*Texto de referencia*:

# # # #

Backend FastAPI¶

Backend Python compartido por todas las implementations. Expone endpoints OpenAI-compatible y RAG, abstrae el provider de inferencia con LiteLLM.

Setup¶

# Requisitos: Python 3.11+, uv (https://docs.astral.sh/uv/)

uv sync                          # instala dependencias
cp ../../.env.example .env       # rellena las variables
uv run uvicorn app.main:app --reload --port 8000

# Verifica
curl http://localhost:8000/health
curl http://localhost:8000/docs   # OpenAPI UI

Estructura¶

backend/
├── pyproject.toml
├── app/
│   ├── __init__.py
│   ├── main.py              # FastAPI app + lifespan
│   ├── settings.py          # Pydantic Settings (env vars)
│   ├── inference.py         # LiteLLM wrapper + retry logic
│   ├── rag.py               # Qdrant + EmbeddingGemma pipeline
│   ├── deps.py              # FastAPI dependencies (auth, db, etc)
│   ├── routes/
│   │   ├── __init__.py
│   │   ├── health.py
│   │   ├── chat.py
│   │   ├── embeddings.py
│   │   └── documents.py
│   ├── models/              # Pydantic schemas (request/response)
│   │   ├── __init__.py
│   │   └── chat.py
│   └── services/            # Business logic (per implementation)
│       └── __init__.py
└── tests/
    └── test_health.py

Endpoints incluidos¶

Endpoint	Método	Descripción
`/health`	GET	Health check de Ollama + Qdrant + Postgres
`/v1/chat/completions`	POST	OpenAI-compatible chat (proxy LiteLLM → Ollama/Gemini/etc)

# # # #

*Datos proporcionados*:

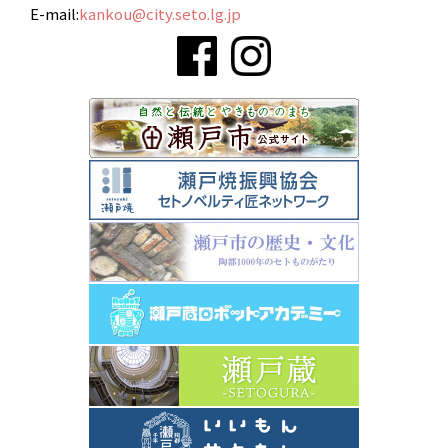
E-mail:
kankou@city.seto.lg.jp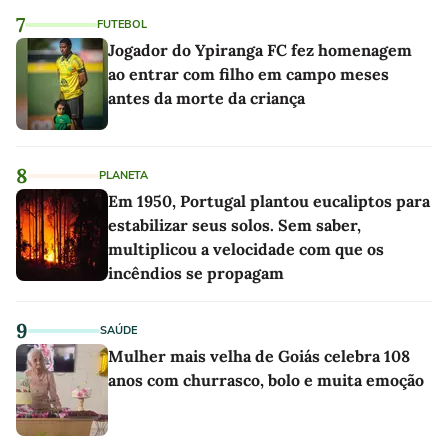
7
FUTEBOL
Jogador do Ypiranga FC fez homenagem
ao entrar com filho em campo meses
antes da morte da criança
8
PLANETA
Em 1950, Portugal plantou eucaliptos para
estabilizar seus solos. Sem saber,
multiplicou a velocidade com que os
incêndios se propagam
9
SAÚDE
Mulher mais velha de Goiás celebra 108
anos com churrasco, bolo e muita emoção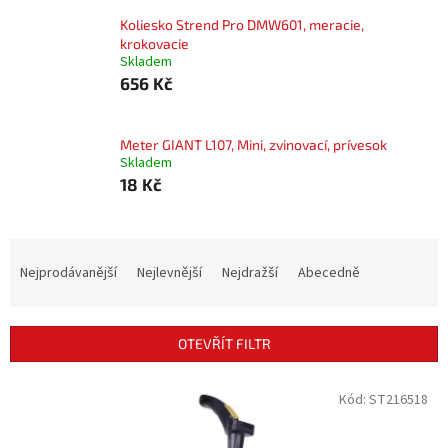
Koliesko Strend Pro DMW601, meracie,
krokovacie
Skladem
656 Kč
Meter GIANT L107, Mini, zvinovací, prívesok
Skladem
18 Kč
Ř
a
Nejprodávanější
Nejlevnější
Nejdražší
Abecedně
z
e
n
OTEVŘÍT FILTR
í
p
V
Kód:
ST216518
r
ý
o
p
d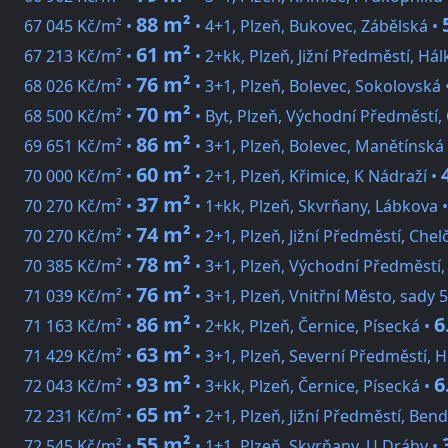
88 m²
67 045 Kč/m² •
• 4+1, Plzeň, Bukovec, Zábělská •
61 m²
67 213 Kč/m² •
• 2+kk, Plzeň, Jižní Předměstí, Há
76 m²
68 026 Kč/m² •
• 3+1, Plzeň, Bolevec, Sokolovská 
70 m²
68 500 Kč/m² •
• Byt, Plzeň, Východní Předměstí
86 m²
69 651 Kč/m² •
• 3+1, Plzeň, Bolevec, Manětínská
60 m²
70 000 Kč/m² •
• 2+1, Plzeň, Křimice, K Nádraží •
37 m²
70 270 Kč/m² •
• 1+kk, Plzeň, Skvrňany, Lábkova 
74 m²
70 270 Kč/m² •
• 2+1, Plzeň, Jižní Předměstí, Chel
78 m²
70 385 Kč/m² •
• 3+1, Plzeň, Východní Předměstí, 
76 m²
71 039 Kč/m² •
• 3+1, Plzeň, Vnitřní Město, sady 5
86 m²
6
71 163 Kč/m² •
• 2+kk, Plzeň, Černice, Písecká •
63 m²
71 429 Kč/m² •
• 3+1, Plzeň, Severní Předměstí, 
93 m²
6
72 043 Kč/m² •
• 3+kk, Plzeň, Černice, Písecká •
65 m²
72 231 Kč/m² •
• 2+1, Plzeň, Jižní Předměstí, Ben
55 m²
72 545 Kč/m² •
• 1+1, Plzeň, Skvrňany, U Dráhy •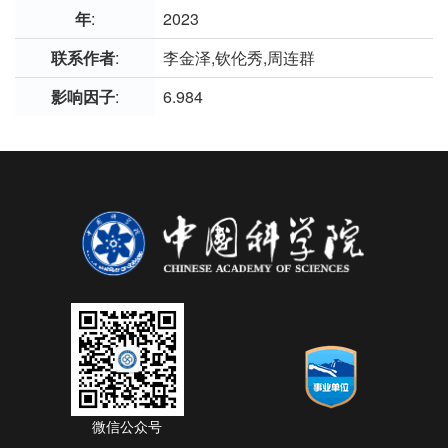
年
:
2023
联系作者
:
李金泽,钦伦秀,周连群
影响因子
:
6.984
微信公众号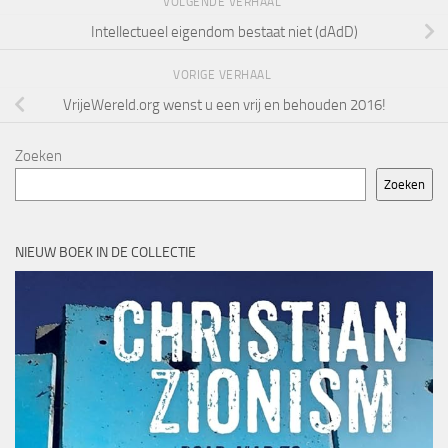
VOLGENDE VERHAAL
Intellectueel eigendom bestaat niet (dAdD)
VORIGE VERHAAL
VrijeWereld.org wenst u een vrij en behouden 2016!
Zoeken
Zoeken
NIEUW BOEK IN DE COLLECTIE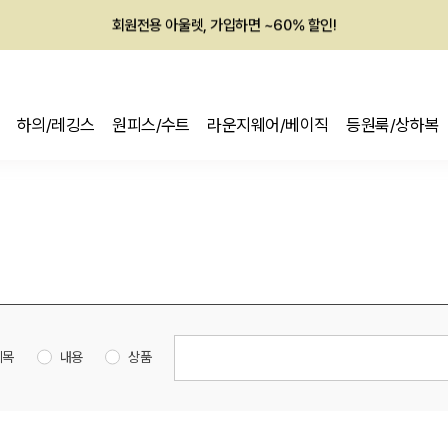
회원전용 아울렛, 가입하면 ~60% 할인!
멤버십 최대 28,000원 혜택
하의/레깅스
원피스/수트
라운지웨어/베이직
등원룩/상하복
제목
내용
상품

# # # #

*Qué hacer*:
1 > Responde, según la documentación del backend FastAPI, estas tres preguntas:
(a) ¿Qué versión mínima de Python exige el setup?
(b) ¿Qué archivo contiene el wrapper de LiteLLM con lógica de reintentos?
(c) ¿Qué método HTTP usa el endpoint `/v1/chat/completions`?
2 > Cambia "settings.py" por "config.py" en el fragmento de la documentación del backend FastAPI que comienza en "Estructura¶" y termina en "Settings (env vars)", y reproduce ese fragmento con el cambio aplicado.
3 > Continúa la documentación del backend FastAPI desde su última línea.

*Respuestas*:
1 >
(a) Python 3.11 o superior.
(b) `inference.py`.
(c) POST.

2 >
Estructura¶

backend/
├── pyproject.toml
├── app/
│   ├── __init__.py
│   ├── main.py              # FastAPI app + lifespan
│   ├── config.py          # Pydantic Settings (env vars)

3 >
`/v1/embeddings`	POST	OpenAI-compatible embeddings (EmbeddingGemma)
`/documents/ingest`	POST	Ingesta de PDF/texto → chunks → embeddings → Qdrant
`/documents/search`	POST	Búsqueda semántica + filtros
`/docs`	GET	OpenAPI UI (Swagger)
`/redoc`	GET	OpenAPI UI (ReDoc)

Provider switching (LiteLLM)¶

# Llamada por defecto: Gemma 4 E4B local
response = await inference.complete(
    messages=[{"role": "user", "content": "Hola"}],
    model="ollama/gemma4:e4b",
)

# Override a Gemini API si query es grande
if estimated_tokens > 30_000:
    response = await inference.complete(
        messages=...,
        model="gemini/gemma-4-31b",
    )

inference.py aplica: - Retry con backoff exponencial. - Timeout configurable. - Trazas a Langfuse automáticas. - Routing por tipo de tarea (config en settings.py).

Tests¶

uv run pytest                    # todos los tests
uv run pytest tests/test_health.py -v
uv run pytest --cov=app          # con coverage

Producción¶

# Sin reload, multi-worker
uv run gunicorn app.main:app \
  -w 4 \
  -k uvicorn.workers.UvicornWorker \
  --bind 0.0.0.0:8000 \
  --access-logfile - \
  --error-logfile -

# O con Docker (Dockerfile a crear):
docker build -t gemma4-backend .
docker run -p 8000:8000 --env-file .env gemma4-backend

Extending para una implementation¶

Crea app/routes/<impl_name>.py:

from fastapi import APIRouter
router = APIRouter(prefix="/contracts", tags=["legaltech"])

@router.post("/review")
async def review_contract(...):
    ...

Registra en app/main.py:

from app.routes import contracts
app.include_router(contracts.router)

Añade schema en app/models/<impl>.py.
Logic en app/services/<impl>.py.

No copies el backend — todas las implementations comparten este runtime.